When plumbing was first regulated in the late 1800s, John pointed out, less than one percent of all households had plumbing. “Today education, materials, and the ability to learn how to do anything is right at our fingertips.” There is no reason, he argued, that Massachusetts homeowners shouldn’t enjoy the freedom to build and maintain their own homes “just as the frontiersmen did.”
The district court dismissed John’s lawsuit without looking at his complaint. The state was asserting an interest in “health or safety,” the court said. Therefore the plumbing ban was rational.
John appealed to the First Circuit. This time, in his brief, he posed a hypothetical to the court:
Imagine for a moment if the Massachusetts Bar Association made it unlawful for citizens in Massachusetts to represent themselves in federal court. Some judges would be pleased to only deal with lawyers. I truly understand where they’re coming from. The Board [of State Examiners of Plumbers and Gas Fitters], in a sense, took away citizens’ rights to “represent” themselves within the curtilage of their own home.
The First Circuit didn’t listen: It agreed with the district court and summarily dismissed John’s case.
Petitioning the Supreme Court
John was already following Pacific Legal Foundation. “The Sackett case interests me,” he explains. He reached out to PLF about his case. “This is property rights,” he says. “It seems really basic to me. And that’s what Pacific Legal Foundation does.”
PLF took on John’s case and filed a cert petition with the U.S. Supreme Court. If the Court takes the case, it would be a major test of “rational basis review.” Because the right to work on your own home isn’t explicitly listed in the Constitution, and the Supreme Court hasn’t yet called it a fundamental right, the government only needs to have a rational basis for restricting it. Courts generally defer to the government’s reasoning. In John’s case, the courts accepted at face value the government’s statement that plumbing your own home is a threat to public health and safety under all circumstances—which John finds ridiculous.

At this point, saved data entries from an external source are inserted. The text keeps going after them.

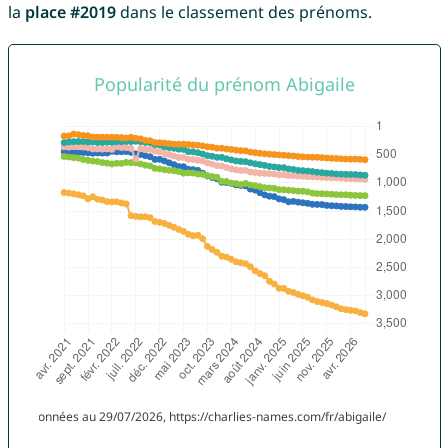
la
place #2019
dans le classement des prénoms.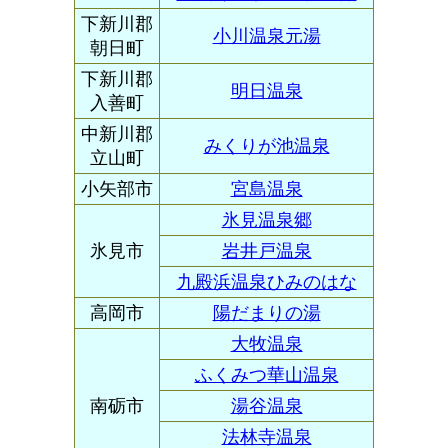
下新川郡
小川温泉元湯
朝日町
下新川郡
明日温泉
入善町
中新川郡
みくりが池温泉
立山町
小矢部市
宮島温泉
氷見温泉郷
氷見市
岩井戸温泉
九殿浜温泉ひみのはな
高岡市
陽だまりの湯
大牧温泉
ふくみつ華山温泉
南砺市
湯谷温泉
法林寺温泉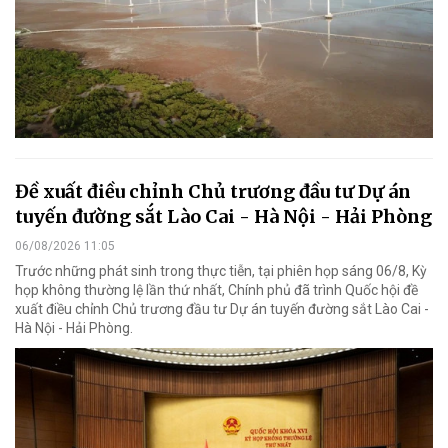
Đề xuất điều chỉnh Chủ trương đầu tư Dự án
tuyến đường sắt Lào Cai - Hà Nội - Hải Phòng
06/08/2026 11:05
Trước những phát sinh trong thực tiễn, tại phiên họp sáng 06/8, Kỳ
họp không thường lệ lần thứ nhất, Chính phủ đã trình Quốc hội đề
xuất điều chỉnh Chủ trương đầu tư Dự án tuyến đường sắt Lào Cai -
Hà Nội - Hải Phòng.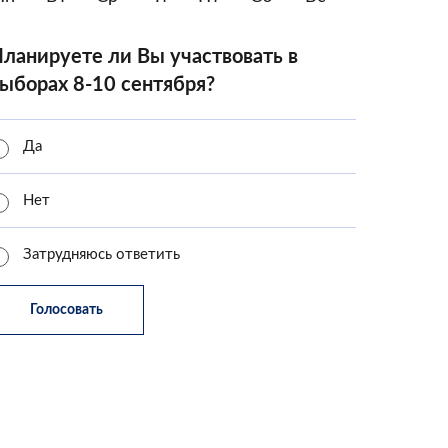
ланируете ли Вы участвовать в
ыборах 8-10 сентября?
Да
Нет
Затрудняюсь ответить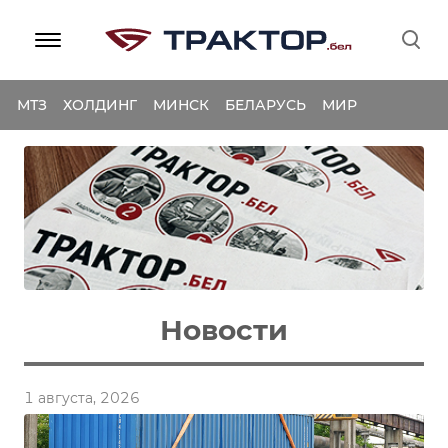
МТЗ
ХОЛДИНГ
МИНСК
БЕЛАРУСЬ
МИР
Новости
1 августа, 2026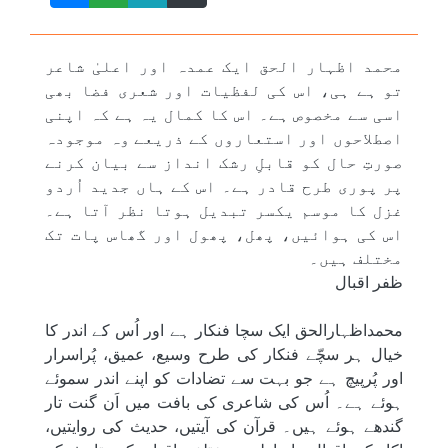
محمد اظہار الحق ایک عمدہ اور اعلیٰ شاعر
تو ہے ہی، اس کی لفظیات اور شعری فضا بھی
اسی سے مخصوص ہے۔ اس کا کمال یہ ہے کہ اپنی
اصطلاحوں اور استعاروں کے ذریعے وہ موجودہ
صورتِ حال کو قابلِ رشک انداز سے بیان کرنے
پر پوری طرح قادر ہے۔ اس کے ہاں جدید اُردو
غزل کا موسم یکسر تبدیل ہوتا نظر آتا ہے۔
اس کی ہوائیں، پھل، پھول اور گھاس پات تک
مختلف ہیں۔
ظفر اقبال
محمداظہارالحق ایک سچا فنکار ہے اور اُس کے اندر کا
خیال ہر سچّے فنکار کی طرح وسیع، عمیق، پُراسرار
اور پُرپیچ ہے جو بہت سے تضادات کو اپنے اندر سموئے
ہوئے ہے۔ اُس کی شاعری کی بافت میں اَن گنت تار
گندھے ہوئے ہیں۔ قرآن کی آیتیں، حدیث کی روایتیں،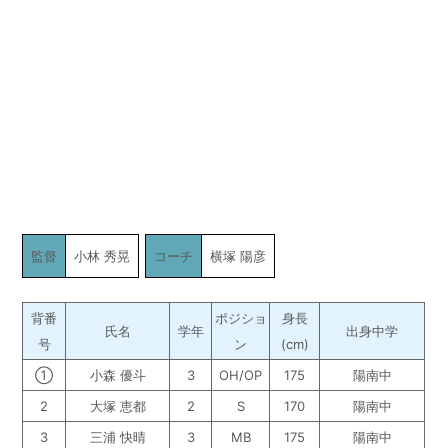
監督
小林 秀晃
コーチ
横塚 陽彦
背番
ポジショ
身長
氏名
学年
出身中学
号
ン
(cm)
①
小森 優斗
3
OH/OP
175
陽南中
2
大塚 恵都
2
S
170
陽南中
3
三浦 快晴
3
MB
175
陽南中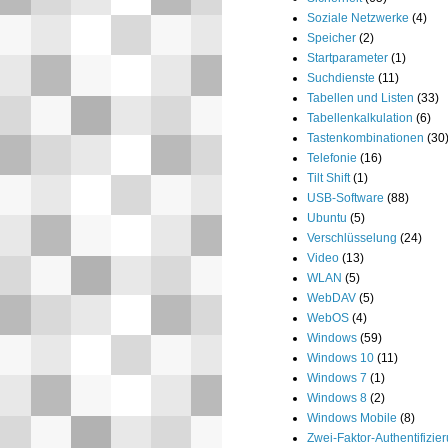
Soziale Netzwerke
(4)
Speicher
(2)
Startparameter
(1)
Suchdienste
(11)
Tabellen und Listen
(33)
Tabellenkalkulation
(6)
Tastenkombinationen
(30
Telefonie
(16)
Tilt Shift
(1)
USB-Software
(88)
Ubuntu
(5)
Verschlüsselung
(24)
Video
(13)
WLAN
(5)
WebDAV
(5)
WebOS
(4)
Windows
(59)
Windows 10
(11)
Windows 7
(1)
Windows 8
(2)
Windows Mobile
(8)
Zwei-Faktor-Authentifizie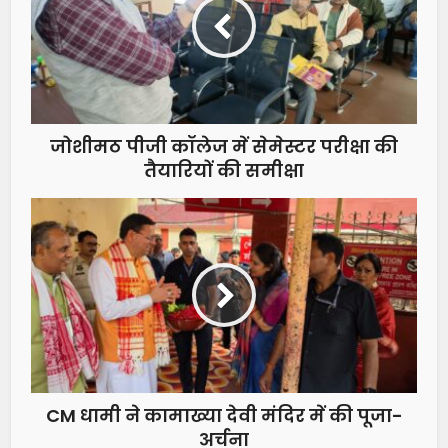
जोशीमठ पीजी कॉलेज में सेमेस्टर परीक्षा की
तैयारियों की समीक्षा
CM धामी ने कामाख्या देवी मंदिर में की पूजा-
अर्चना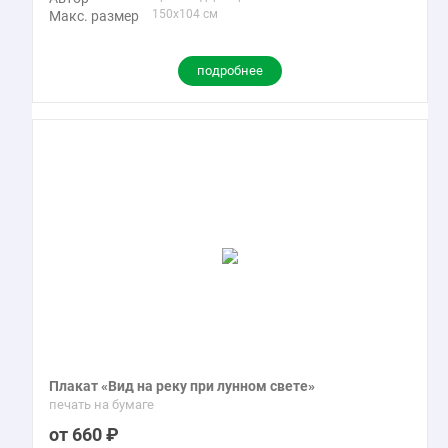
150x104 см
Макс. размер
подробнее
Плакат «Вид на реку при лунном свете»
печать на бумаге
660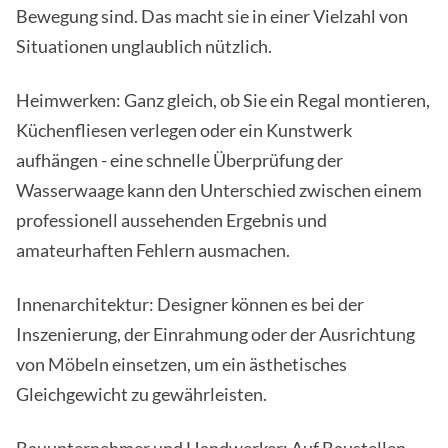
Bewegung sind. Das macht sie in einer Vielzahl von
Situationen unglaublich nützlich.
Heimwerken: Ganz gleich, ob Sie ein Regal montieren,
Küchenfliesen verlegen oder ein Kunstwerk
aufhängen - eine schnelle Überprüfung der
Wasserwaage kann den Unterschied zwischen einem
professionell aussehenden Ergebnis und
amateurhaften Fehlern ausmachen.
Innenarchitektur: Designer können es bei der
Inszenierung, der Einrahmung oder der Ausrichtung
von Möbeln einsetzen, um ein ästhetisches
Gleichgewicht zu gewährleisten.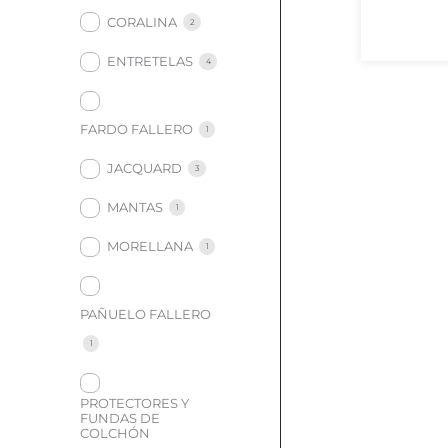
CORALINA
2
ENTRETELAS
4
FARDO FALLERO
1
JACQUARD
3
MANTAS
1
MORELLANA
1
PAÑUELO FALLERO
1
PROTECTORES Y
FUNDAS DE
COLCHÓN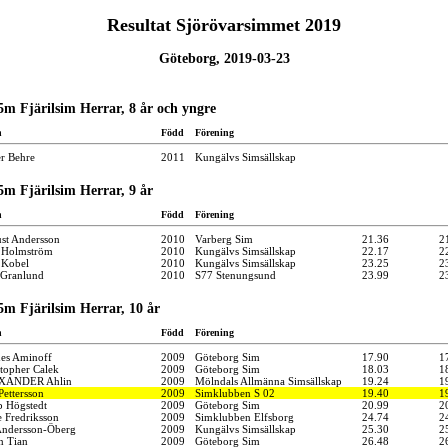
Resultat Sjörövarsimmet 2019
Göteborg, 2019-03-23
5m Fjärilsim Herrar, 8 år och yngre
n
Född
Förening
er Behre
2011
Kungälvs Simsällskap
5m Fjärilsim Herrar, 9 år
n
Född
Förening
st Andersson
2010
Varberg Sim
21.36
2
 Holmström
2010
Kungälvs Simsällskap
22.17
2
s Kobel
2010
Kungälvs Simsällskap
23.25
2
p Granlund
2010
S77 Stenungsund
23.99
2
5m Fjärilsim Herrar, 10 år
n
Född
Förening
es Aminoff
2009
Göteborg Sim
17.90
1
stopher Calek
2009
Göteborg Sim
18.03
1
XANDER Ahlin
2009
Mölndals Allmänna Simsällskap
19.24
1
Pettersson
2009
Simklubben S 02
19.40
1
b Högstedt
2009
Göteborg Sim
20.99
2
e Fredriksson
2009
Simklubben Elfsborg
24.74
2
Andersson-Öberg
2009
Kungälvs Simsällskap
25.30
2
n Tian
2009
Göteborg Sim
26.48
2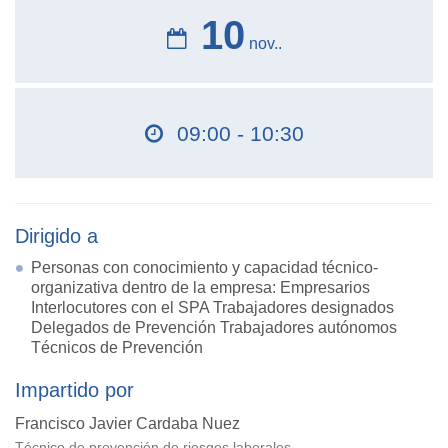
10
nov..
09:00 - 10:30
Dirigido a
Personas con conocimiento y capacidad técnico-
organizativa dentro de la empresa: Empresarios
Interlocutores con el SPA Trabajadores designados
Delegados de Prevención Trabajadores autónomos
Técnicos de Prevención
Impartido por
Francisco Javier Cardaba Nuez
Técnico de prevención de riesgos laborales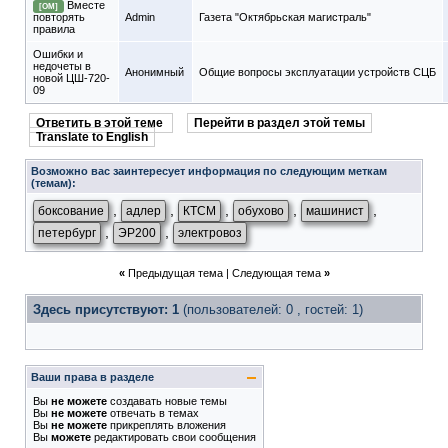
Вместе
[ОМ]
повторять
Admin
Газета "Октябрьская магистраль"
правила
Ошибки и
недочеты в
Анонимный
Общие вопросы эксплуатации устройств СЦБ
новой ЦШ-720-
09
Ответить в этой теме
Перейти в раздел этой темы
Translate to English
Возможно вас заинтересует информация по следующим меткам
(темам):
,
,
,
,
,
боксование
адлер
КТСМ
обухово
машинист
,
,
петербург
ЭР200
электровоз
«
Предыдущая тема
|
Следующая тема
»
Здесь присутствуют: 1
(пользователей: 0 , гостей: 1)
Ваши права в разделе
Вы
не можете
создавать новые темы
Вы
не можете
отвечать в темах
Вы
не можете
прикреплять вложения
Вы
можете
редактировать свои сообщения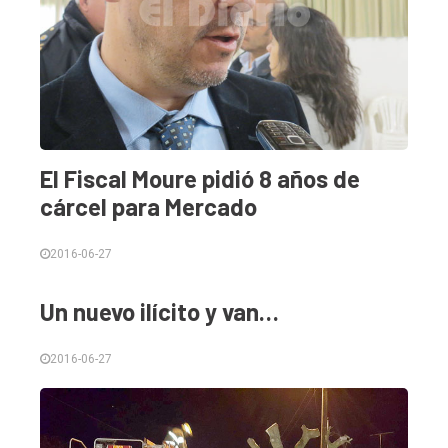
El Fiscal Moure pidió 8 años de
cárcel para Mercado
2016-06-27
Un nuevo ilícito y van…
2016-06-27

The Constitution demands more when the government takes away your rights, and so PLF is arguing that the Supreme Court should revisit the rational basis test. It’s also arguing that repairing one’s home has a long history in the United States, meaning it should be treated as a fundamental right and enjoy more judicial scrutiny.
It’s now been several years since this saga began. John’s home in the Savoy woods isn’t legally livable yet, not without plumbing. At one point John got tired of waiting on the government. He figured, forget it—he’d give in and hire a professional plumber.
He found a guy. The plumber quoted him $13,000 and agreed on a start date. Then he never showed up. The check sat unclaimed on the wooden stove in the middle of the unfinished home.
The Supreme Court hasn’t yet announced whether it will hear John’s case.